= Beginning of Section =

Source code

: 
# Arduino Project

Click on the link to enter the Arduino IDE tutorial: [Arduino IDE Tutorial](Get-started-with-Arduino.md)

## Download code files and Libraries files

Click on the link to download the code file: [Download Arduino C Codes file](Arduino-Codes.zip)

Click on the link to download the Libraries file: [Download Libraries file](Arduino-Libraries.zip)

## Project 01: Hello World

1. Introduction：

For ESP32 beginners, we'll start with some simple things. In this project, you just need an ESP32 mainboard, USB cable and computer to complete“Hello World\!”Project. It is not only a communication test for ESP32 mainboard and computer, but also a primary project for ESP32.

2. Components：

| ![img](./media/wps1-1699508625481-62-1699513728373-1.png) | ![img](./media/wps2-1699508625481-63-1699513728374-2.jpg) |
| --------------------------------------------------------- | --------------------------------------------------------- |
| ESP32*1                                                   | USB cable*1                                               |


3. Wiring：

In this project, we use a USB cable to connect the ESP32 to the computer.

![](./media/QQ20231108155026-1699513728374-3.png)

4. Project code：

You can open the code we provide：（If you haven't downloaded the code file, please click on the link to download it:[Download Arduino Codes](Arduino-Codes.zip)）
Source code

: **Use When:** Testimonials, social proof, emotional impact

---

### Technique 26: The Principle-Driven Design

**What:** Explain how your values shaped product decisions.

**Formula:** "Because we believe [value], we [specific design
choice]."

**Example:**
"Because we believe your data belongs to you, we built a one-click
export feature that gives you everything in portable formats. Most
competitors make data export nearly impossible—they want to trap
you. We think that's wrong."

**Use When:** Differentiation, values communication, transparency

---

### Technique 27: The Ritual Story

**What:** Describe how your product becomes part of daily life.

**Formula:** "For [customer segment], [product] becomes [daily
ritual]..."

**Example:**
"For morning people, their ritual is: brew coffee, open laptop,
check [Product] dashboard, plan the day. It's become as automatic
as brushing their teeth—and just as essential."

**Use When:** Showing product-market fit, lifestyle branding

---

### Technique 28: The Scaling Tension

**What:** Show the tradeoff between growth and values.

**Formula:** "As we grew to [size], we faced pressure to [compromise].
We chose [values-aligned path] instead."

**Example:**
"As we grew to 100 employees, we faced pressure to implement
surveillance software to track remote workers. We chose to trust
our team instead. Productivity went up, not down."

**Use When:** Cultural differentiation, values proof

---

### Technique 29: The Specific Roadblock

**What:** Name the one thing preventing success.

= End of Section =

Please recast the lines in the entries above, from the line with "fit, lifestyle branding" to the line with "growth and values.", as a JSON list of strings, one string per line, with blank lines left out.

[
  "**Use When:** Showing product-market fit, lifestyle branding",
  "---",
  "### Technique 28: The Scaling Tension",
  "**What:** Show the tradeoff between growth and values."
]